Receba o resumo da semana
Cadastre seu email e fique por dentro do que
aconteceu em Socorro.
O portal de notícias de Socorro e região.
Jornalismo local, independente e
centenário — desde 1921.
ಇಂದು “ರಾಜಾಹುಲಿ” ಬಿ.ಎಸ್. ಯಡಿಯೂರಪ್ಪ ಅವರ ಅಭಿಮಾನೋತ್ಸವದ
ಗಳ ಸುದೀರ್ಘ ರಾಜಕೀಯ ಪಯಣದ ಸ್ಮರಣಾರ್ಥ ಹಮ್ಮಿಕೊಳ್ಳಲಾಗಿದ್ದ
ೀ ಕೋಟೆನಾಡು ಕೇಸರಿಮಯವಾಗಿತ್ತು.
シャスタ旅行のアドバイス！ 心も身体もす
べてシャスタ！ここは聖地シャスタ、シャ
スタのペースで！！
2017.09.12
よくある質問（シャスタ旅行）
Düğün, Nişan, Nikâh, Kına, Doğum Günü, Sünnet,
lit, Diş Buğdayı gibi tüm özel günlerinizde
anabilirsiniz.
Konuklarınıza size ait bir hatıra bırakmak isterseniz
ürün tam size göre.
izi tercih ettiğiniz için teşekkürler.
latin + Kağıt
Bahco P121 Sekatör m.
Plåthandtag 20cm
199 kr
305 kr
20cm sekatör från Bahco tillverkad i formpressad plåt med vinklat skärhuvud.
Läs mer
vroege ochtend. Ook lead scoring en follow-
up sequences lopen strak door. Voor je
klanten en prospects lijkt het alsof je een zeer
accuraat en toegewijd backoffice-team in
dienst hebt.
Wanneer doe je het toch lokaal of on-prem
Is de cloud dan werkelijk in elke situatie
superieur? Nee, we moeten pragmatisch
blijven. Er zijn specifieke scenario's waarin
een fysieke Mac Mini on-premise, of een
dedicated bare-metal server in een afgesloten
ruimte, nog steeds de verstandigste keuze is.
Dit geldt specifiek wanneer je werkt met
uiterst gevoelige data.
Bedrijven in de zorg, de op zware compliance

------------------------

» Directive: Every line in the data that holds the string "Socorro" should be copied.

» Answer space:
aconteceu em Socorro.
O portal de notícias de Socorro e região.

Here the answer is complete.